В глазах Чирилло зажегся огонь.
— Я не солдат, милорд. Не моряк, как вы. Но вам не кажется, что и врач должен обладать мужеством? Ну, хорошо. Служа Марии-Каролине, вы служите своему отечеству. И вы любите его, считаете его великим, просвещенным, прогрессивным. Оно свободно! Свободно! Идеал государства. Оно возвышается, подобно башне, над всеми нами, остальными, которые влачат свое существование в рабстве, невежестве, предрассудках. В вашем отечестве правит народ. Ваш парламент — образец для всех государственных учреждений. Вы с гордостью оглядываетесь на историю Англии, радуясь достигнутому. Называете неизбежностью то, что дорога к вашей свободе пролегла по трупам ваших королей; что деспотизм одиночек превратился в господство дворянства, а оно — в право граждан на полную самостоятельность. А мы, милорд, — разве не то же самое сделали и мы, но только без крови, когда воспользовались позорным бегством труса, чтобы избавиться от этой карикатуры на короля? Когда защищали нашу жизнь, нашу культуру от невежественных, алчных, жаждущих крови полчищ людей, которых к тому же все время подстрекали? И Англия все-таки называет нас якобинцами, безбожниками, предателями. Все-таки, служа Марии-Каролине, утверждает, что служит человечеству. Все-таки посылает своих свободных сыновей, чтобы удушить сынов Неаполя, стремящихся к той же свободе. Все-таки, служа Марии-Каролине, утверждает, что служит человечеству. Все-таки, милорд, все-таки! Может ли быть добром то, что убивает добро?
Он выкрикивал все это, пылал гневом. Стремительно, страстно, прервать его было невозможно. И наконец обессиленный, тяжело дыша, прислонился к стене.

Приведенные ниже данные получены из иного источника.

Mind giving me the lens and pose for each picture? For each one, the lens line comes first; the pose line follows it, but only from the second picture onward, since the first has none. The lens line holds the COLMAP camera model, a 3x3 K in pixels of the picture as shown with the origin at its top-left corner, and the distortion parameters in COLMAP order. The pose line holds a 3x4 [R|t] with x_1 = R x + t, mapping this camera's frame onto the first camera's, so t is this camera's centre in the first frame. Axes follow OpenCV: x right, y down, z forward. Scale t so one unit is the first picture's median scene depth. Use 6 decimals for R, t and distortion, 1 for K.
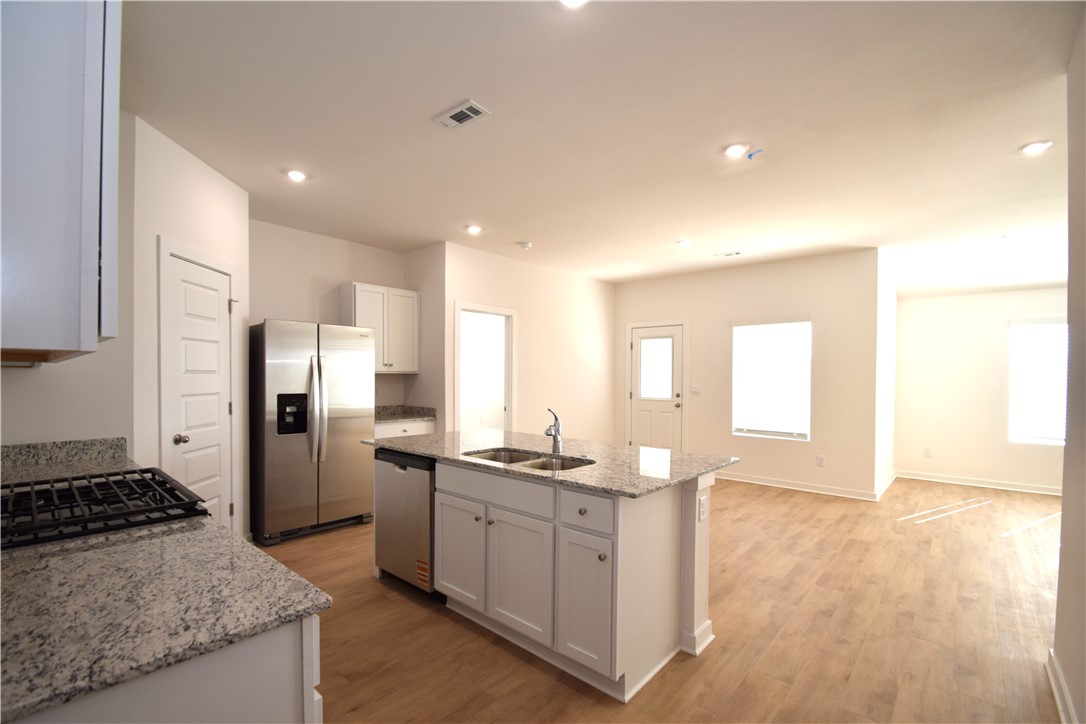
lens RADIAL K [[478.8, 0, 538.8], [0, 478.8, 383.7], [0, 0, 1]] dist [0.011940, -0.016231]
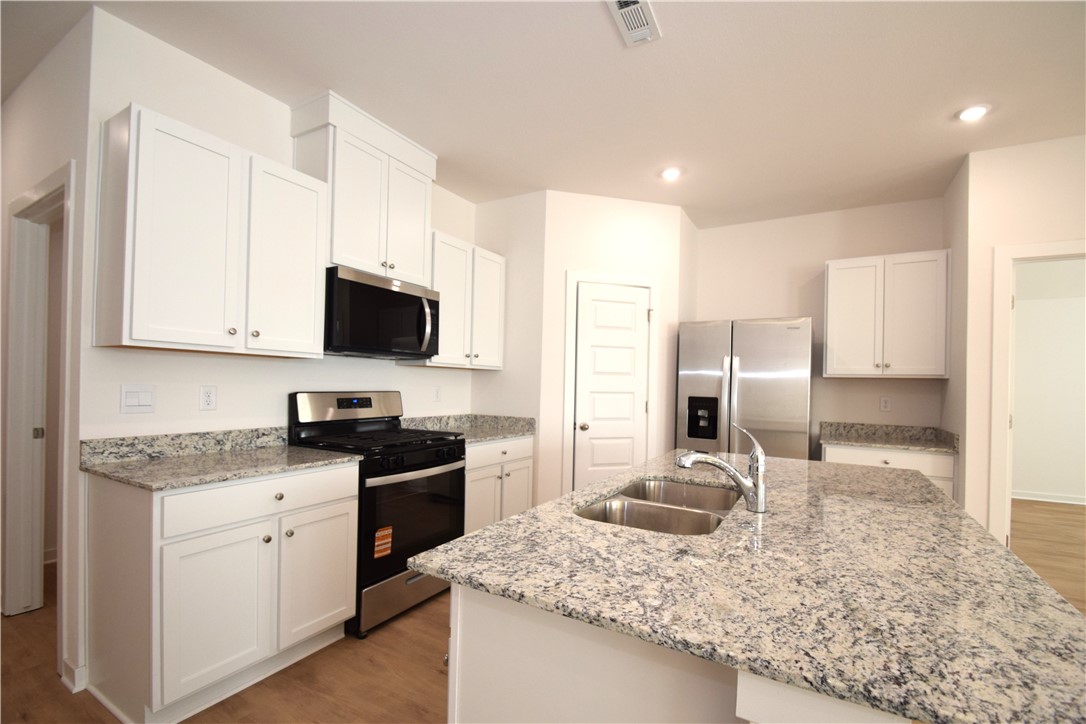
lens RADIAL K [[478.8, 0, 538.8], [0, 478.8, 383.7], [0, 0, 1]] dist [0.011940, -0.016231]
pose [[0.192935, -0.003433, -0.981205, 0.340033], [-0.034997, 0.999334, -0.010378, 0.014982], [0.980587, 0.036342, 0.192687, 0.461337]]
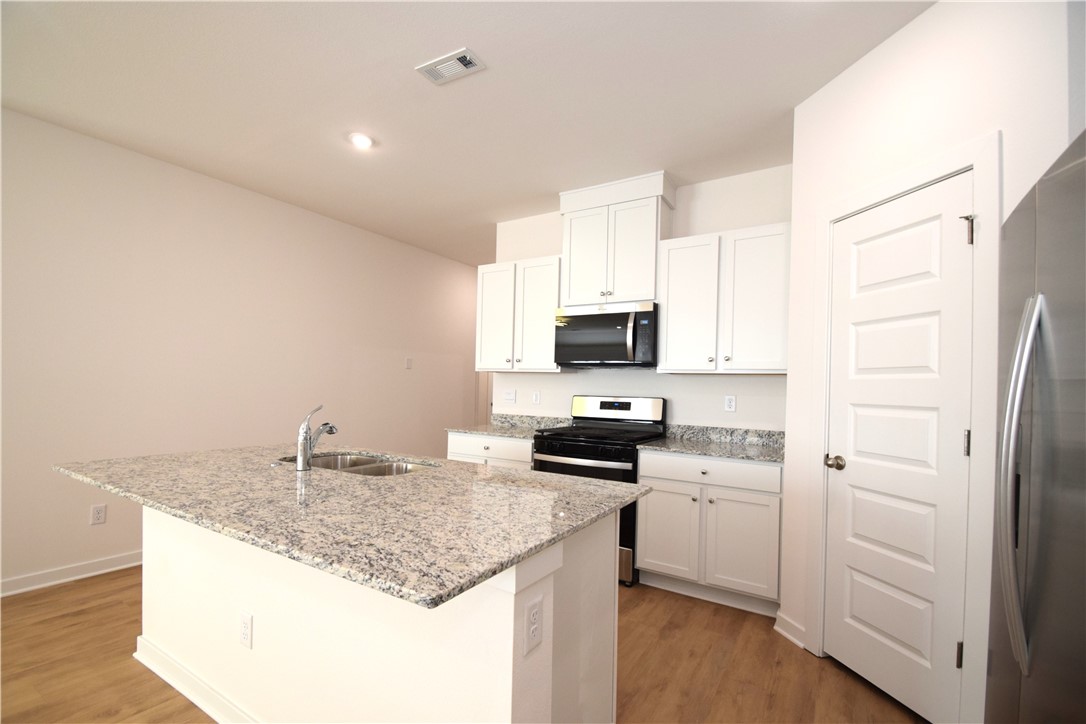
lens RADIAL K [[478.8, 0, 538.8], [0, 478.8, 383.7], [0, 0, 1]] dist [0.011940, -0.016231]
pose [[-0.984532, -0.030140, -0.172592, -0.117597], [-0.032048, 0.999452, 0.008280, 0.001704], [0.172248, 0.013683, -0.984959, 1.193388]]
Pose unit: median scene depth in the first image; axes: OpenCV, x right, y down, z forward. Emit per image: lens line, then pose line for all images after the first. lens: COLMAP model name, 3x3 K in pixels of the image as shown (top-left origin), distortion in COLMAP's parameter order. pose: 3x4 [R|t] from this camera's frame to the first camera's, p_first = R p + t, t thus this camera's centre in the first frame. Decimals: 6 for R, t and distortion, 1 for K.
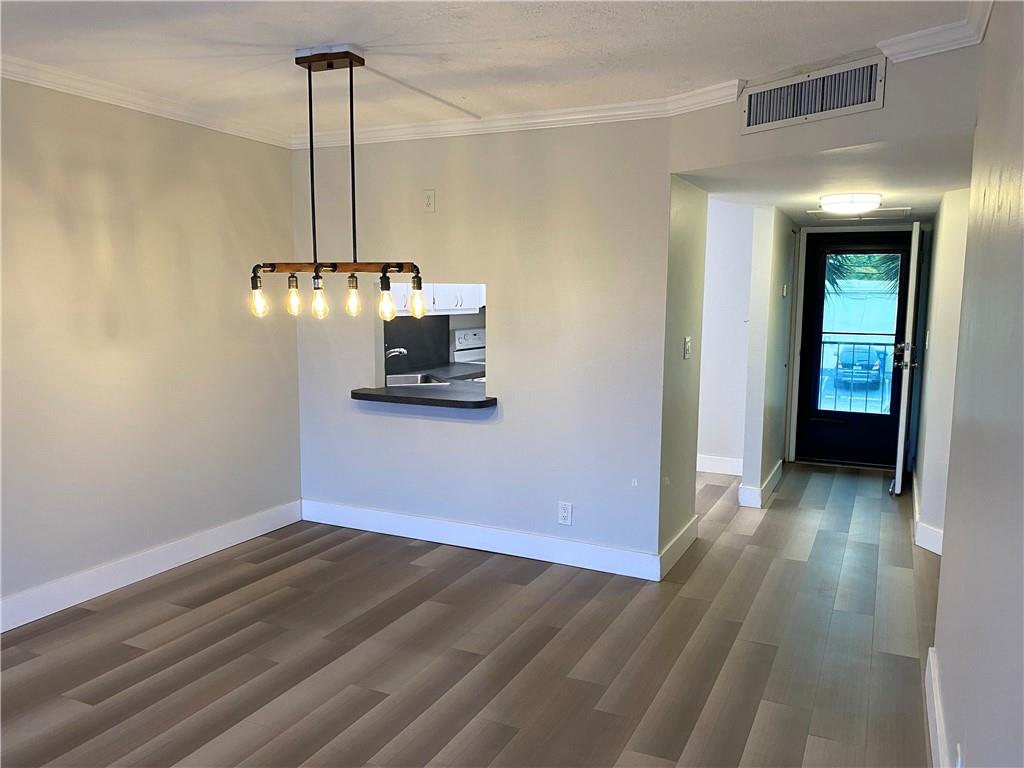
lens RADIAL K [[790.0, 0, 512.0], [0, 790.0, 384.0], [0, 0, 1]] dist [-0.003766, 0.076940]
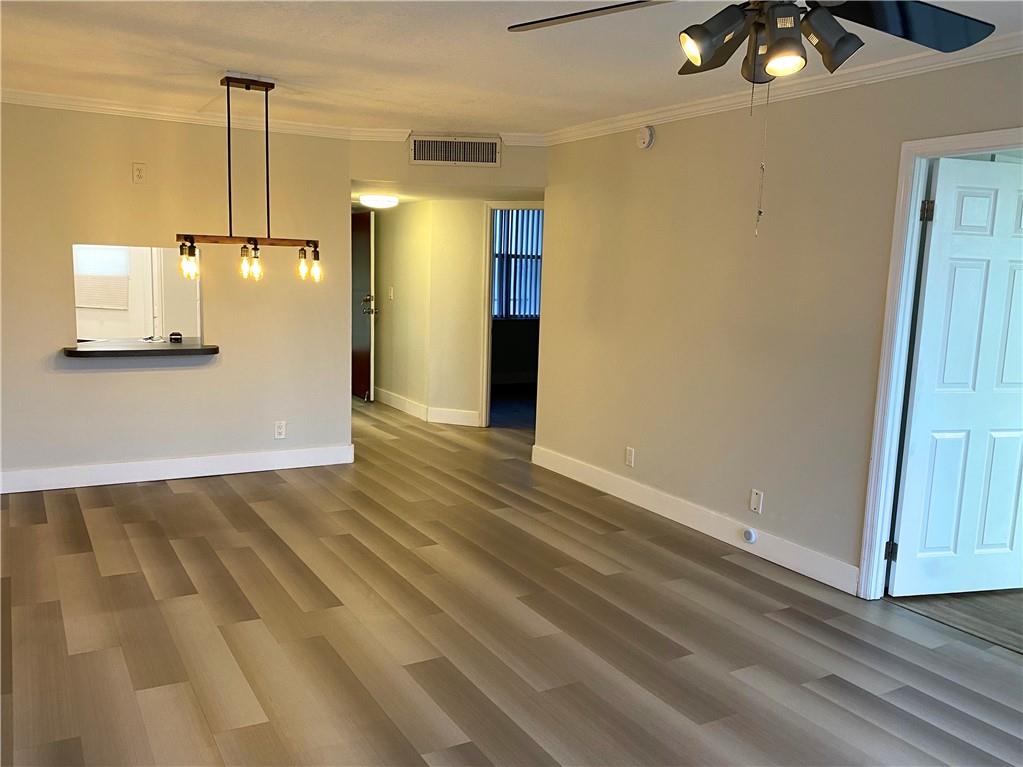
lens RADIAL K [[789.2, 0, 511.5], [0, 789.2, 383.5], [0, 0, 1]] dist [-0.003766, 0.076940]
pose [[0.586324, -0.106401, 0.803058, -0.979386], [0.067704, 0.994305, 0.082308, 0.007255], [-0.807242, 0.006111, 0.590189, -0.105430]]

— Извините, милорд, я увлекся. Я должен был подумать о том, что первейший долг офицера — следовать приказам своего отечества. Как я всегда верил, что должен слушаться приказов моего. Трагическая судьба распорядилась так, что мы оказались врагами, в то время как на самом деле мы должны быть братьями. Вычеркните из памяти мои неразумные слова. И думайте обо мне без гнева. Будьте здоровы, милорд. Будьте здоровы, миледи! Будьте здоровы.
Он простился с Эммой последним взглядом. Ушел.
Дверь за ним осталась полуоткрытой. И Эмма видела, как он протянул руки ожидающим его солдатам. Кандалы с лязганьем замкнулись.
Нельсон стоял неподвижно.
— Милый, — прошептала она. — Милый…
Поспешно подошла к нему, хотела прижаться.
Но он уже падал ей на руки, Начался приступ.